Invertibility of elements in $A[x]$ with coefficients in the Jacobson radical

Question

While solving an exercise about invertibility of elements in a polynomial ring, I came up with the following "proof" that a polynomial is invertible if its zeroth coefficient is invertible and all higher coefficients are in the Jacobson radical:

Let $A \neq 0$ be a commutative ring with unit, $\mathfrak{N}$ its nilradical and $\mathfrak{R}$ its Jacobson radical, and consider the $A$-module $M = A + \mathfrak{R}((x) + \cdots + (x^n)) \subset A[x]$. By the Nakayama lemma, since $(x) + \cdots + (x^n)$ is finite, we obtain that $M = A$; in particular, the invertible elements of $M$ are exactly those of $A$.

This is certainly wrong, since it is well known that we in fact need a stronger condition: the higher coefficients must not only lie in $\mathfrak{R}$, but in $\mathfrak{N}$! I have, however, been unable so far to spot my mistake. Where am I going wrong?

Answer 1

It does not have to be the case that $\mathfrak{R}((x) + \cdots + (x^n))$ is finite, so Nakayama is not applicable here in general.

There is a second, much more serious error, however: for the argument to work, one would need that $M = A + \mathfrak{R} \cdot \mathfrak{R}((x) + \cdots + (x^n))$, but that does not follow from $M = A + \mathfrak{R}((x) + \cdots + (x^n))$!

Answer 2

consider the $A$-module $M = A + \mathfrak{R}((X) + \cdots + (X^n)) \subset A[X]$.

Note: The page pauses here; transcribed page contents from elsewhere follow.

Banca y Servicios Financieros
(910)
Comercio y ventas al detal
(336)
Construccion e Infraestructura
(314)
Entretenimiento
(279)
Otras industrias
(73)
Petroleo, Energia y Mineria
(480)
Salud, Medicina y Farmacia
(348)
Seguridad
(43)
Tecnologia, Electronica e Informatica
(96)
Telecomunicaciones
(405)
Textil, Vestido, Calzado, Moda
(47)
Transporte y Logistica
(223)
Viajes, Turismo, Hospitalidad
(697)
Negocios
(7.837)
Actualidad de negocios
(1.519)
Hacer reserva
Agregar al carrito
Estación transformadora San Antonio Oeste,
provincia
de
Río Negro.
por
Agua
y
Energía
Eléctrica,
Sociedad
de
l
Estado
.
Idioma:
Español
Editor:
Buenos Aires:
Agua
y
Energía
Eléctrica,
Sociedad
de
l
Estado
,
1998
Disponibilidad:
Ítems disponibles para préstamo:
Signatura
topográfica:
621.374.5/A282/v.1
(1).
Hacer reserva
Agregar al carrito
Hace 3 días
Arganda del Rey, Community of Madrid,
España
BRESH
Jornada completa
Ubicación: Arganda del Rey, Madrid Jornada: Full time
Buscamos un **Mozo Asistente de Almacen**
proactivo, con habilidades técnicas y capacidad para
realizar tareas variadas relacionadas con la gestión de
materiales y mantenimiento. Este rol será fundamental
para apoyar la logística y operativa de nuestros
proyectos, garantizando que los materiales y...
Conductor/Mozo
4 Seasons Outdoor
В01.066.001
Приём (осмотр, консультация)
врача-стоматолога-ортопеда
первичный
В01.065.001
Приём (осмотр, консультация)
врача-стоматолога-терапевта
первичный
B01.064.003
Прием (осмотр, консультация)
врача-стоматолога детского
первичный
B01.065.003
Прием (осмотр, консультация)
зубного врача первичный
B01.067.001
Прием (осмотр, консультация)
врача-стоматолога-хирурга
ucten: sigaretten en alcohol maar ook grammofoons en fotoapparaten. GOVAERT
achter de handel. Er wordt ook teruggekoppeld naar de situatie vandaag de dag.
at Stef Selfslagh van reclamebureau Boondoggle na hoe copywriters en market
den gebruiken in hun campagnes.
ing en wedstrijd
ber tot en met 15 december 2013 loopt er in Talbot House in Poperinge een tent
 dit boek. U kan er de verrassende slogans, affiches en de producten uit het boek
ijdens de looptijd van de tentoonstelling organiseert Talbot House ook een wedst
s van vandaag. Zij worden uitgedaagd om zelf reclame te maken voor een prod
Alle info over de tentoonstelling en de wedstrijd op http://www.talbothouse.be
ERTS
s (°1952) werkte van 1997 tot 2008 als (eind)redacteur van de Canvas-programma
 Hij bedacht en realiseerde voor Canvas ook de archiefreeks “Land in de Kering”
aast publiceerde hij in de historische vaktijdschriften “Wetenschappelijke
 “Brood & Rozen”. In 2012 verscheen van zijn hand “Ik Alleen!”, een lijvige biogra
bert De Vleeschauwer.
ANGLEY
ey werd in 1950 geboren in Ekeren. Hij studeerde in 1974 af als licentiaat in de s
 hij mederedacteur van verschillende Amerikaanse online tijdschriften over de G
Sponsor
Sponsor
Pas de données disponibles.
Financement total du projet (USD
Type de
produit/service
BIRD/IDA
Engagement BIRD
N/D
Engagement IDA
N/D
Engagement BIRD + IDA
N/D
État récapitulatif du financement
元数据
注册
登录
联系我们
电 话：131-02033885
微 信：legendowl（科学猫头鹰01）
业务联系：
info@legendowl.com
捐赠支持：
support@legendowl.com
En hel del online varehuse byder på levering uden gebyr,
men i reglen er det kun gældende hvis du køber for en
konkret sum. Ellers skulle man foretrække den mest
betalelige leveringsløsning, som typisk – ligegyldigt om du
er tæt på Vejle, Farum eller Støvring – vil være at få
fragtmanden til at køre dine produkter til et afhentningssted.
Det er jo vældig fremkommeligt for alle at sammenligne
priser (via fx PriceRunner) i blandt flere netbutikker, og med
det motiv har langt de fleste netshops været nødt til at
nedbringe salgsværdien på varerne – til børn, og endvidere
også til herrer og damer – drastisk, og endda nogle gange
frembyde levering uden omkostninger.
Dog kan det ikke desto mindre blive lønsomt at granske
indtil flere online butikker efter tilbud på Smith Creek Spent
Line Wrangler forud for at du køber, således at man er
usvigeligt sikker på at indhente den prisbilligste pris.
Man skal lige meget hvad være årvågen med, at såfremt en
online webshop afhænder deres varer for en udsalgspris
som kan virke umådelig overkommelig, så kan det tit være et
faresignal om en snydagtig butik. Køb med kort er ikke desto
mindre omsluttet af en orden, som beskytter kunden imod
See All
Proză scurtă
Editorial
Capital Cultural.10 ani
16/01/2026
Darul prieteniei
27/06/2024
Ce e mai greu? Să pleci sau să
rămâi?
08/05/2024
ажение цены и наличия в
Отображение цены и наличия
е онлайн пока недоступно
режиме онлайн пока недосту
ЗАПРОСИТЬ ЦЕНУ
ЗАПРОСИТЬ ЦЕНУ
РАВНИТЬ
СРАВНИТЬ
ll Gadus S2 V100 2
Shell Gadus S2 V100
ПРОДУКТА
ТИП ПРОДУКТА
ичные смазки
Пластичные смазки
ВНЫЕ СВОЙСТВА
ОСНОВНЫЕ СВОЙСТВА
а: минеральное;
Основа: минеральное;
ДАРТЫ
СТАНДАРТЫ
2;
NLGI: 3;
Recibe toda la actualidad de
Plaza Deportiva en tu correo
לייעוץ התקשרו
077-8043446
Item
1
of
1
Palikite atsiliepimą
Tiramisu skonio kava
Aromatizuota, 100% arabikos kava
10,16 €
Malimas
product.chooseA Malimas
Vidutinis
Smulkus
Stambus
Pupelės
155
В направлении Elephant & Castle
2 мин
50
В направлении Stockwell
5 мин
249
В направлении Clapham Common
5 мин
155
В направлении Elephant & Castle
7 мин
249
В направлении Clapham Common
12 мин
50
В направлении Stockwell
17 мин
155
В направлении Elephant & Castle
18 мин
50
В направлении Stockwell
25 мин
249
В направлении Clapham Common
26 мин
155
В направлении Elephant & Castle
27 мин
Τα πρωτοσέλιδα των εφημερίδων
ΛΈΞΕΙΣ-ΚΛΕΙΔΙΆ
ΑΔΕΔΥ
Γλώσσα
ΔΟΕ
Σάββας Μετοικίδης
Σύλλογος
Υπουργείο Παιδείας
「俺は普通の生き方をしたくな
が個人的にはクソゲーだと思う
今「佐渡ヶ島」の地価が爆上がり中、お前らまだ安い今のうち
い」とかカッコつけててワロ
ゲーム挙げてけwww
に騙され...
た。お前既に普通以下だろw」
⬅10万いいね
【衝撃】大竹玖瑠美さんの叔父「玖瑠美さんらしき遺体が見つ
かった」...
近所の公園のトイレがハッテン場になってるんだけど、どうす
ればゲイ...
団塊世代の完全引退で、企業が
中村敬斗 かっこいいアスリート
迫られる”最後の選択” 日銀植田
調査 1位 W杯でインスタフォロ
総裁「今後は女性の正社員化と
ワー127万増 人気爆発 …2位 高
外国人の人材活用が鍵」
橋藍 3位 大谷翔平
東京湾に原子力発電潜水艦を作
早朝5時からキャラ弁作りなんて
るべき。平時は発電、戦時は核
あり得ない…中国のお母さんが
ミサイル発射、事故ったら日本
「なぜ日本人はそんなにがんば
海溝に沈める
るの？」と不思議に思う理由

I will suppose you mean $AX^i$ rather than $(X)^i$, which would be a much larger subset of $A[X]$, and certainly not finitely generated over $A$. Even then with this interpretation the product with the radical is not obviously finitely generated.

But I think you have a bigger problem. What you want to consider is $M'= \sum_{i=1}^n AX^i$, but the problem is that Nakayama's Lemma says:

Let $N$ be a submodule of $M$ such that $M=N+\mathfrak R M$.

The way you've picked $N$, it is not a submodule of the thing multiplied by $\mathfrak R$. You've got something of the form $M=A+\mathfrak R M'$ where $M'\neq M$, so Nakayama doesn't seem to apply.

EDIT: nope, never mind, there is a version of Nakayama's Lemma that I hadn't seen. Right now it is item #4 here.